:: TESTO DEL DOCUMENTO

Ritorno alla terra
Un progetto e un’esperienza
di Marco Ciot
Dal 6 al 12 ottobre 2014 sono stato uno dei partecipanti della seconda edizione del progetto “Ritorno alla Terra” riproposto dalla Ong Cisv (Comunità Impegno Servizio Volontariato) di Torino, dopo il grande successo della prima edizione del 2013. Il progetto aveva come obiettivo principale quello di creare un reciproco rapporto di conoscenza fra realtà contadine e giovani di città interessati al mondo rurale.
Il riavvicinamento dei giovani alla terra è uno dei fenomeni simbolo del nostro presente. Da una parte, il mondo in continua evoluzione si trova a convivere con piccole realtà rurali bisognose di menti creative, le quali però sono impreparate a prendersi cura della natura. Dall’altra parte, le piccole realtà contadine desiderose di farsi conoscere nel mondo ma incapaci di comunicare nella nuova era dei media globali. Uno degli obiettivi di “Ritorno alla terra” è proprio quello di trovare un punto d’incontro fra questi due aspetti del nostro tempo. Le realtà contadine contattate sono strettamente legate al territorio piemontese e ai suoi prodotti, tutti rigorosamente a chilometro zero. Il breve tempo – una settimana – speso a contatto con queste realtà contadine è un’occasione per i giovani selezionati di capire quanto realmente vogliano avvicinarsi a questo mondo: può anche succedere che la fatica quotidiana si dimostri un tenace deterrente ad un effettivo ritorno alla terra.

::::
:: DATI MEMORIZZATI

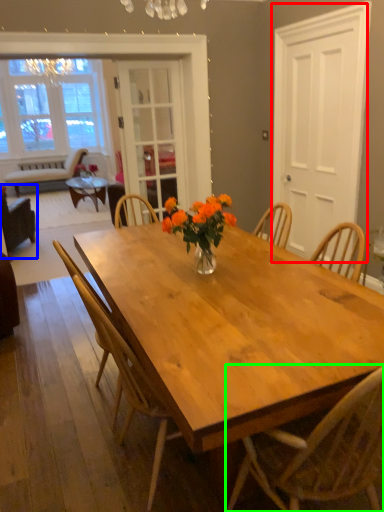
Question: Which object is the closest to the screen door (highlighted by a red box)? Choose among these: chair (highlighted by a blue box) or chair (highlighted by a green box).

Choices:
 (A) chair
 (B) chair

Answer: (B)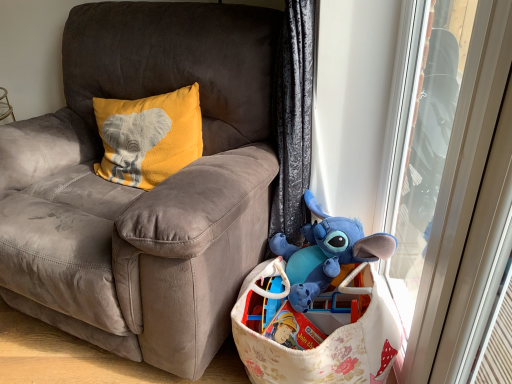
Question: Does blue plush toy at lower right have a lesser height compared to transparent plastic screen door at right?

Choices:
 (A) yes
 (B) no

Answer: (A)

Question: Is blue plush toy at lower right outside of transparent plastic screen door at right?

Choices:
 (A) yes
 (B) no

Answer: (A)

Question: Are blue plush toy at lower right and transparent plastic screen door at right making contact?

Choices:
 (A) no
 (B) yes

Answer: (A)

Question: Is blue plush toy at lower right thinner than transparent plastic screen door at right?

Choices:
 (A) no
 (B) yes

Answer: (A)

Question: From a real-world perspective, is blue plush toy at lower right under transparent plastic screen door at right?

Choices:
 (A) yes
 (B) no

Answer: (A)

Question: Can you confirm if blue plush toy at lower right is positioned to the right of transparent plastic screen door at right?

Choices:
 (A) yes
 (B) no

Answer: (B)

Question: From the image's perspective, is transparent plastic screen door at right located beneath blue plush toy at lower right?

Choices:
 (A) no
 (B) yes

Answer: (A)

Question: Is transparent plastic screen door at right facing away from blue plush toy at lower right?

Choices:
 (A) no
 (B) yes

Answer: (B)

Question: Is transparent plastic screen door at right to the right of blue plush toy at lower right from the viewer's perspective?

Choices:
 (A) yes
 (B) no

Answer: (A)

Question: Does transparent plastic screen door at right have a lesser width compared to blue plush toy at lower right?

Choices:
 (A) yes
 (B) no

Answer: (A)

Question: From the image's perspective, is transparent plastic screen door at right above blue plush toy at lower right?

Choices:
 (A) no
 (B) yes

Answer: (B)

Question: Can you confirm if transparent plastic screen door at right is taller than blue plush toy at lower right?

Choices:
 (A) yes
 (B) no

Answer: (A)

Question: Is transparent plastic screen door at right shorter than suede gray chair at center?

Choices:
 (A) yes
 (B) no

Answer: (B)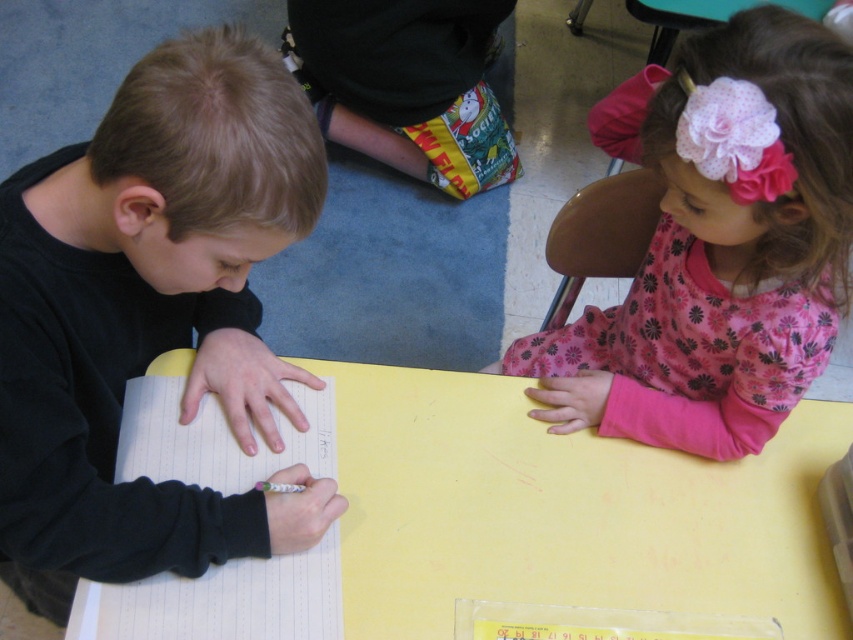
How far apart are yellow matte table at center and pink floral dress at upper right?

yellow matte table at center is 8.72 inches from pink floral dress at upper right.

This screenshot has height=640, width=853. Find the location of `yellow matte table at center`. yellow matte table at center is located at coordinates (566, 509).

The image size is (853, 640). Identify the location of yellow matte table at center. (566, 509).

Is black matte shirt at left wider than yellow matte table at center?

No, black matte shirt at left is not wider than yellow matte table at center.

Who is more distant from viewer, (277,371) or (705,563)?

Positioned behind is point (277,371).

Who is more forward, (148,259) or (532,433)?

Positioned in front is point (148,259).

Where is `black matte shirt at left`? This screenshot has width=853, height=640. black matte shirt at left is located at coordinates (151, 316).

Who is shorter, white paper notebook at left or printed fabric pants at center?

With less height is white paper notebook at left.

Find the location of a particular element. white paper notebook at left is located at coordinates (219, 600).

The image size is (853, 640). I want to click on white paper notebook at left, so click(219, 600).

::::

COMPITI RICHIESTI
#1 Secondo il testo su «Ritorno alla terra», quale organizzazione ha riproposto il progetto nel 2014?
#2 Traduci in inglese questa frase del testo su «Ritorno alla terra»: «Il riavvicinamento dei giovani alla terra è uno dei fenomeni simbolo del nostro presente.»

SOLUZIONI DEI PROBLEMI
#1 La Ong Cisv (Comunità Impegno Servizio Volontariato) di Torino.

#2 The return of young people to the land is one of the emblematic phenomena of our present.